The admission process begins when a prospective student seeks a recommendation to the program from his warden, chaplain or prison school principal. These students are recruited from among the prisons approved by the Michigan Department of Corrections. Applicants must have at least seven years left on their sentences to be able to complete the program, must have a high school diploma or a GED, and must have a record of good behavior. Notices of applications for the new cohort are distributed during the beginning of each calendar year.

The full application includes a series of written essays designed to assess an applicant’s intellectual and attitudinal readiness for college-level learning and the transformation it generates. Successful applicants are transferred to the Muskegon Correctional Facility during the spring or early summer to begin classes in July.

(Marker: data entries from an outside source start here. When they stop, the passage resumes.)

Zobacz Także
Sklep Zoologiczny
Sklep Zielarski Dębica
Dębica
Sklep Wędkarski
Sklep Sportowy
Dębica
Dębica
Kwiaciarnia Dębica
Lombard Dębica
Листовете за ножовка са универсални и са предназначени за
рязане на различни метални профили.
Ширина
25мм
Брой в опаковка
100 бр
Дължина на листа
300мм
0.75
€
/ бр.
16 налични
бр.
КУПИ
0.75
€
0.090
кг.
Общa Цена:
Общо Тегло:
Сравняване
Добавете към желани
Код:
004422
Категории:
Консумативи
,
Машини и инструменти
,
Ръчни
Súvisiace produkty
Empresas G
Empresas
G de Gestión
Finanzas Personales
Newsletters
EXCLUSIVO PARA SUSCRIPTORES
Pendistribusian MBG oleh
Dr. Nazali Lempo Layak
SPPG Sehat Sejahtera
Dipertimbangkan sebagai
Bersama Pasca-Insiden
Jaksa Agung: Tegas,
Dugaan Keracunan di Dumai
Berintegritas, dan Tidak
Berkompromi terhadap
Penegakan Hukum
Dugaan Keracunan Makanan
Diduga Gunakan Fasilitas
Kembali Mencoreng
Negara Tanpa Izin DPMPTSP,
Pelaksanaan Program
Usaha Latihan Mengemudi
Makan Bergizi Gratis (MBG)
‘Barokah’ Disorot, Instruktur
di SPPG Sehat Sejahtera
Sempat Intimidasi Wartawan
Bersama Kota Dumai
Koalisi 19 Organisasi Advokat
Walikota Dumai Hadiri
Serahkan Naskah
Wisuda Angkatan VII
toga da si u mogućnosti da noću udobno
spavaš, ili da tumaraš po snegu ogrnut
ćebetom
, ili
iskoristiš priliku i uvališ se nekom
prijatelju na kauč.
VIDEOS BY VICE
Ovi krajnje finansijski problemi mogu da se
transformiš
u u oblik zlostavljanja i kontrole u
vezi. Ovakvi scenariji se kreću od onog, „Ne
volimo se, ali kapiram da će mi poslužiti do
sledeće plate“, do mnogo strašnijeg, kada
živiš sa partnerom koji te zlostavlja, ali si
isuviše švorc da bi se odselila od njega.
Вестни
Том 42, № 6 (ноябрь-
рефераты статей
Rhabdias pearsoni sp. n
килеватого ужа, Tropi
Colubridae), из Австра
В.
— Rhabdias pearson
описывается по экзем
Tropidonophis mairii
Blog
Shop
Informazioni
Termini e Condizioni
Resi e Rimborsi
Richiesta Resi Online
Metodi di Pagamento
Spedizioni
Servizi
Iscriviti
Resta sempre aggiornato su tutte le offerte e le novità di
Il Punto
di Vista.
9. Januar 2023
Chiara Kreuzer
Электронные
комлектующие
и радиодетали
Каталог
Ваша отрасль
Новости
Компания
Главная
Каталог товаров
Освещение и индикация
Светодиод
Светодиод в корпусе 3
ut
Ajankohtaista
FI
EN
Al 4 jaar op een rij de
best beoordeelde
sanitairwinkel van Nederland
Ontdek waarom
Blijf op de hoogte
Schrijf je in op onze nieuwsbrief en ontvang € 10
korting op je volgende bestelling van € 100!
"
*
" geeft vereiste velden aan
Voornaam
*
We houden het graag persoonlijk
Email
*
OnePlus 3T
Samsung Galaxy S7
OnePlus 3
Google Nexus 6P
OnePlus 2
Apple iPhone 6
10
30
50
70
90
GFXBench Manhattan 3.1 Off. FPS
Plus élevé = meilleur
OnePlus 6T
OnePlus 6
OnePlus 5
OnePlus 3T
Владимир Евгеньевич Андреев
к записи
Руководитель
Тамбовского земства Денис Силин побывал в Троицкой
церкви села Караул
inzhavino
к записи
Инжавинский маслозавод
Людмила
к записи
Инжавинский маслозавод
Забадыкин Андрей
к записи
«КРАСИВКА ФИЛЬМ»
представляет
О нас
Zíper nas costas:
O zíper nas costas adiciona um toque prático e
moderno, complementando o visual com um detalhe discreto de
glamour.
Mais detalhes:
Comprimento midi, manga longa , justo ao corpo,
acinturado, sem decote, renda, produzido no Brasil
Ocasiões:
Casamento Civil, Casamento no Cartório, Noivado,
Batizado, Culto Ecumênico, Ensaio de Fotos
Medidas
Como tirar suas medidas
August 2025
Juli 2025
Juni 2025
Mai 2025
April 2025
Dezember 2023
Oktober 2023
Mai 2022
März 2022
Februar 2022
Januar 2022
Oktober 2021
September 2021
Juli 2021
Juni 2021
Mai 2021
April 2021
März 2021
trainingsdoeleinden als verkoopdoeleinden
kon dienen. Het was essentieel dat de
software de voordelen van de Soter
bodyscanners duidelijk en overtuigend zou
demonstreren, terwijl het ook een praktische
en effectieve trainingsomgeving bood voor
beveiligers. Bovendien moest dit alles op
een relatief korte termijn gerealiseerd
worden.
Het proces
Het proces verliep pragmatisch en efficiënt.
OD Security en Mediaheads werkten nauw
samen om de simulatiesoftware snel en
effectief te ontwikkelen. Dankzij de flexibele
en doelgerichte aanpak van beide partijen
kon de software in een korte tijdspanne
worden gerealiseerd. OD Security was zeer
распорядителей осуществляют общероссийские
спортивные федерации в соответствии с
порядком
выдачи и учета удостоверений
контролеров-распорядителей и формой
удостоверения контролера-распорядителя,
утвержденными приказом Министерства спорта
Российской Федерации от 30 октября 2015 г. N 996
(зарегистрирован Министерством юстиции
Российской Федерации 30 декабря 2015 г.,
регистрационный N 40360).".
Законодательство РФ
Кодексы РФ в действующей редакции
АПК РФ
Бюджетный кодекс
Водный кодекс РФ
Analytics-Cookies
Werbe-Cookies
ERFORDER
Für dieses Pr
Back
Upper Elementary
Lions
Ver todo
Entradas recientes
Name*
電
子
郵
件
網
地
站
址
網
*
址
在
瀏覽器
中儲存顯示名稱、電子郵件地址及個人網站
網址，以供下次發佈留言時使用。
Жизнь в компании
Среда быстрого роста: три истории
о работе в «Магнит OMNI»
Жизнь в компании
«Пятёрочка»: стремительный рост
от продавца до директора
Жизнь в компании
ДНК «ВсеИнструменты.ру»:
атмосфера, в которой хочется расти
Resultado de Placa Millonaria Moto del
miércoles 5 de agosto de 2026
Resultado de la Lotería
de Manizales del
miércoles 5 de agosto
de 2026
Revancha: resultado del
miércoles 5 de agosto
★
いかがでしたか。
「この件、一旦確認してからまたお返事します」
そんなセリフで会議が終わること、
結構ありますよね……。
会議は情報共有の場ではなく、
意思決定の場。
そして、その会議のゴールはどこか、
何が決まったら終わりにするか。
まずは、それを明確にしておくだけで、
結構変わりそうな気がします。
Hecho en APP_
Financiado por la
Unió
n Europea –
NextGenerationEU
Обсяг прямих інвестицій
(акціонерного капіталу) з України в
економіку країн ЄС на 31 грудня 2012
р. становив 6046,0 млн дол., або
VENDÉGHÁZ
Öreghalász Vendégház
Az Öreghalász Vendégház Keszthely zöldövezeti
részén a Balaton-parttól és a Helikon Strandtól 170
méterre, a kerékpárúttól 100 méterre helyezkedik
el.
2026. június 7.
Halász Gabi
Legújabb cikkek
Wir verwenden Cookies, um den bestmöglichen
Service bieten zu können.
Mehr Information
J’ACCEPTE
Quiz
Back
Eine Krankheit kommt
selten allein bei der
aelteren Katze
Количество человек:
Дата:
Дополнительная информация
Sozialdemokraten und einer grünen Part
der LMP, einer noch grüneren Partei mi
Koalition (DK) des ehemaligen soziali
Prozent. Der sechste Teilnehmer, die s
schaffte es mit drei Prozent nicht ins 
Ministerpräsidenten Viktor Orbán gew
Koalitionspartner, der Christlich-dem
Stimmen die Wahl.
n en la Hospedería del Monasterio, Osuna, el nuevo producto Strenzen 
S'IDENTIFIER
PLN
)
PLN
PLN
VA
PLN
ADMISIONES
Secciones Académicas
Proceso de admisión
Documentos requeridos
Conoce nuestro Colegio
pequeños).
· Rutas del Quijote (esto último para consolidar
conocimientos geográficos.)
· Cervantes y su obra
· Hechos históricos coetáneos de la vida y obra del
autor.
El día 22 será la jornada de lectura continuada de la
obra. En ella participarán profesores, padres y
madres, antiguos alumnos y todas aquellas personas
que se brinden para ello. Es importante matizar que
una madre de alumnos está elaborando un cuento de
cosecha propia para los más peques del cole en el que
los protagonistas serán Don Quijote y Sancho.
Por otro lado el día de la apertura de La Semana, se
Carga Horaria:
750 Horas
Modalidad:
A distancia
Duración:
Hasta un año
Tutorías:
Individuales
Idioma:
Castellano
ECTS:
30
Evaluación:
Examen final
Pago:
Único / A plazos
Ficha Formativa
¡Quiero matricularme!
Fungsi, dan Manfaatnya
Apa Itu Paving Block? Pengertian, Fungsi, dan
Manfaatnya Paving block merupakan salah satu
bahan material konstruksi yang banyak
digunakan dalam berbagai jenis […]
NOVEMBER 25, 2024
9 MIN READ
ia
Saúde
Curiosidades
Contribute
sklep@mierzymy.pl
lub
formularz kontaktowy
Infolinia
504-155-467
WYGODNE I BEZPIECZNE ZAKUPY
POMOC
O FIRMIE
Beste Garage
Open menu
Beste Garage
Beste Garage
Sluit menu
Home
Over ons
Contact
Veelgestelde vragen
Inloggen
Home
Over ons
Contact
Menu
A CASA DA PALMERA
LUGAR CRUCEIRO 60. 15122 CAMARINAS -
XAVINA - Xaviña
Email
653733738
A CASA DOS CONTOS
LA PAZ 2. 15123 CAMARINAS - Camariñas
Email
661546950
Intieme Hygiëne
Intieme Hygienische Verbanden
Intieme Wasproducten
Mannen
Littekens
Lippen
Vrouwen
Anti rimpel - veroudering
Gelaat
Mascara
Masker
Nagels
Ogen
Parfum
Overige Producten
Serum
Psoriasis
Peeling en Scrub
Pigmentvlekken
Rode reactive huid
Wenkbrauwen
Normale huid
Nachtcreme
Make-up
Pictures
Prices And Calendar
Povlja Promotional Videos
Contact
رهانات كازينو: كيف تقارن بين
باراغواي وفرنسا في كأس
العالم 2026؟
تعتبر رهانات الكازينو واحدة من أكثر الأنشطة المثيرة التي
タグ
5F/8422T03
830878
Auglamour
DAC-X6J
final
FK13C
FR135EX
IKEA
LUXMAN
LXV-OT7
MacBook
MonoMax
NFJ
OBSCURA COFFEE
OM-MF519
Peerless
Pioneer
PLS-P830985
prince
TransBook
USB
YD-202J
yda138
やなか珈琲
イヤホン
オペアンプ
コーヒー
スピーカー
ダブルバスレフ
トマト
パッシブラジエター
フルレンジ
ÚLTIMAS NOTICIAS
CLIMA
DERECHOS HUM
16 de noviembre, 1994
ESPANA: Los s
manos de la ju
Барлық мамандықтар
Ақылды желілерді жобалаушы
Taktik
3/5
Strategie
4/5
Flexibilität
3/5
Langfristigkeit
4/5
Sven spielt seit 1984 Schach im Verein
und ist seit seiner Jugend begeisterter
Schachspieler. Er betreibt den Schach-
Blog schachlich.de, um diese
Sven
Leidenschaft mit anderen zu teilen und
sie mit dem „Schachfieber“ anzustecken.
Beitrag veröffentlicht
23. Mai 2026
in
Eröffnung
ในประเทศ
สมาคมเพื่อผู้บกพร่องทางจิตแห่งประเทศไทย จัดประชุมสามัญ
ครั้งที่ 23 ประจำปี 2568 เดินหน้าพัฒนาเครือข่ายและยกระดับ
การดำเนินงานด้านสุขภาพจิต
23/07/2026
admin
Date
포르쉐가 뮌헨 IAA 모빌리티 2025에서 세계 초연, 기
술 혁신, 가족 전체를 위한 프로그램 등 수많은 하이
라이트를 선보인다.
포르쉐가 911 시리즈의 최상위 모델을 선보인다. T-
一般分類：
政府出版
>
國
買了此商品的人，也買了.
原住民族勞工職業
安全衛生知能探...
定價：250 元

Prisoners interested in the Hope-Western Prison Education Program should communicate with their facility’s school principal, chaplain, or warden.

Admissions Process

  • January–February: Interested men notify warden, chaplain or principal
  • February–March: MDOC-approved individuals apply
  • April–May: Accepted students notified of admission
  • May–June: New students transferred to MCF
  • July: Begin classes


All HWPEP students participate in a traditional liberal arts education offered in the context of the historic Christian faith. The program lasts at least four calendar years and requires 126 credit-hours.

Students at Muskegon Correctional Facility follow the same program of general education as traditional students on the Holland campus, including:

  • Mathematics and Natural Science
  • Fine Arts
  • Humanities
  • Social Sciences

HWPEP students major in Faith, Leadership, and Service, a course of study that combines religion, ministry, leadership and social sciences. The major is designed to engender personal transformation and equip graduates to be of service to others in whatever communities of which they will be a part — including the prison community.


HWPEP emphasizes whole-person development, including intellectual, emotional, social and spiritual formation. Formational activities are intertwined with classroom learning.

Co-curricular formational activities help students process their learning and consider how it shapes and equips them for service to others.